> _What is being asked_:
Only one span is wanted from the lines below: from the one with "index pip: (279, 290)" up to and including the one with "middle dip: (345, 430)". Copy it exactly, without images.

Content starts

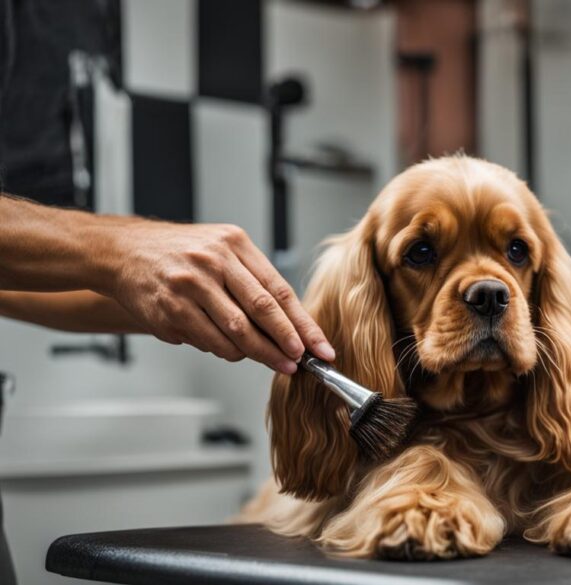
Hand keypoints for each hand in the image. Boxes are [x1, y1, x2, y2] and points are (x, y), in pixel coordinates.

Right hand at [102, 221, 334, 372]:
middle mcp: (214, 262)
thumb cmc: (181, 253)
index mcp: (235, 245)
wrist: (124, 251)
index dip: (302, 323)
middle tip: (301, 362)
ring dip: (259, 353)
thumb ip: (253, 280)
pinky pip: (209, 341)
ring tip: (275, 362)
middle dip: (286, 342)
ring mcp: (191, 286)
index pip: (279, 290)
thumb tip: (290, 323)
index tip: (319, 346)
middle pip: (262, 310)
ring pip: (236, 331)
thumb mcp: (223, 249)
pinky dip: (226, 351)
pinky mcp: (171, 310)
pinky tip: (234, 352)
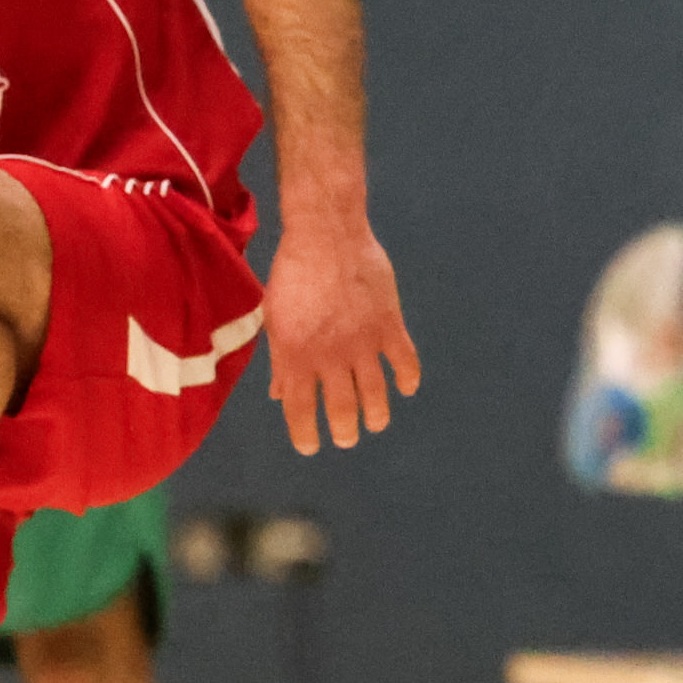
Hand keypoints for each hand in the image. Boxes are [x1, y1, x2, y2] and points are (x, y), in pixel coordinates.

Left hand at [264, 223, 417, 454]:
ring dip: (376, 414)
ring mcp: (363, 342)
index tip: (311, 447)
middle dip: (345, 430)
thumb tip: (279, 393)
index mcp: (296, 355)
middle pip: (341, 408)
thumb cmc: (292, 273)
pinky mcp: (389, 325)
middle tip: (348, 438)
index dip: (305, 434)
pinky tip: (406, 388)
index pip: (300, 409)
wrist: (326, 235)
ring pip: (375, 393)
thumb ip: (279, 359)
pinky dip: (407, 379)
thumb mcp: (275, 318)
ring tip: (376, 423)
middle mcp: (330, 356)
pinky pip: (404, 361)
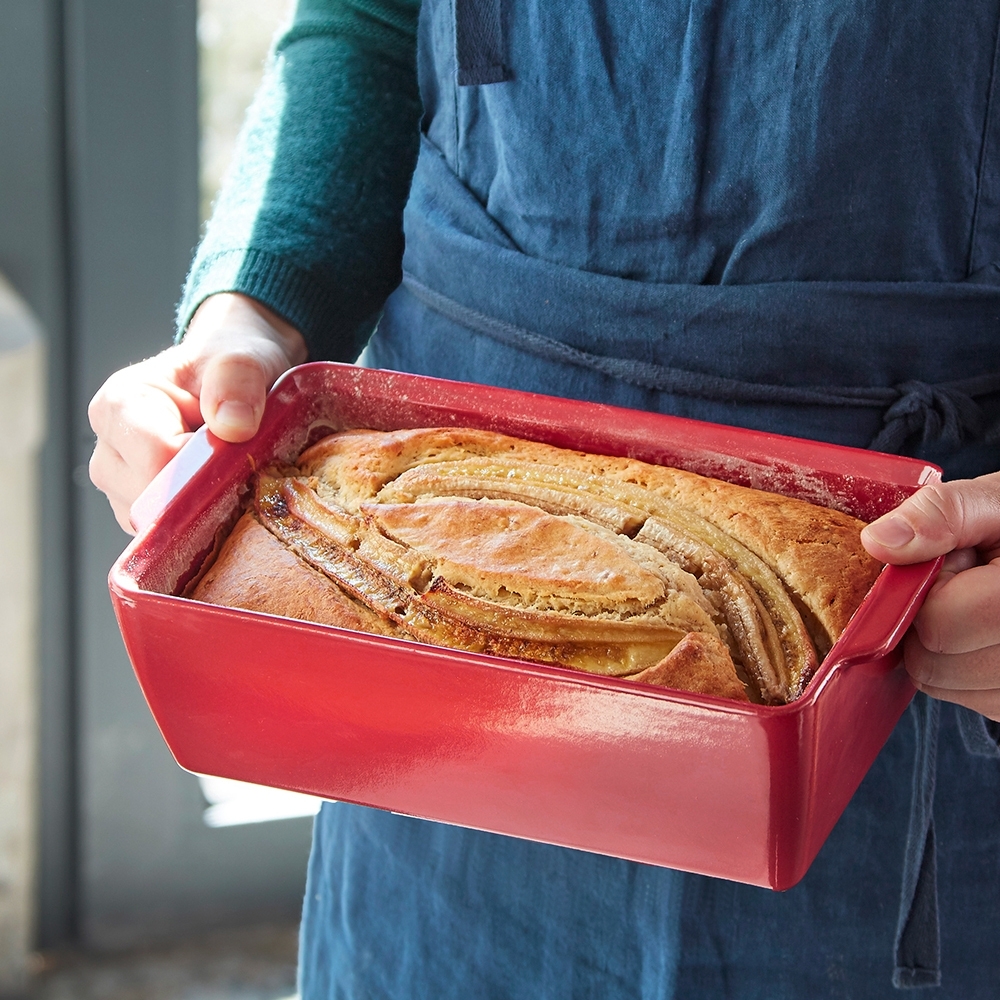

Content ends

> _Final answer_:
index pip: (279, 290)
thumb tip: (290, 323)
index tip: (319, 346)
middle pip: (262, 310)
ring pip: (236, 331)
thumb mcp: (223, 249)
pinky dip: (226, 351)
pinky mcp: (171, 310)
pinky tip: (234, 352)
Hand keypoints for each hand in the image. Boxes are [x1, y1, x2, y2] and points are (x, y), in pixel coordinates.

Left hand at [264, 223, 417, 454]:
ring dip: (376, 414)
ring mcp: (363, 342)
index tip: (311, 447)
middle dip: (345, 430)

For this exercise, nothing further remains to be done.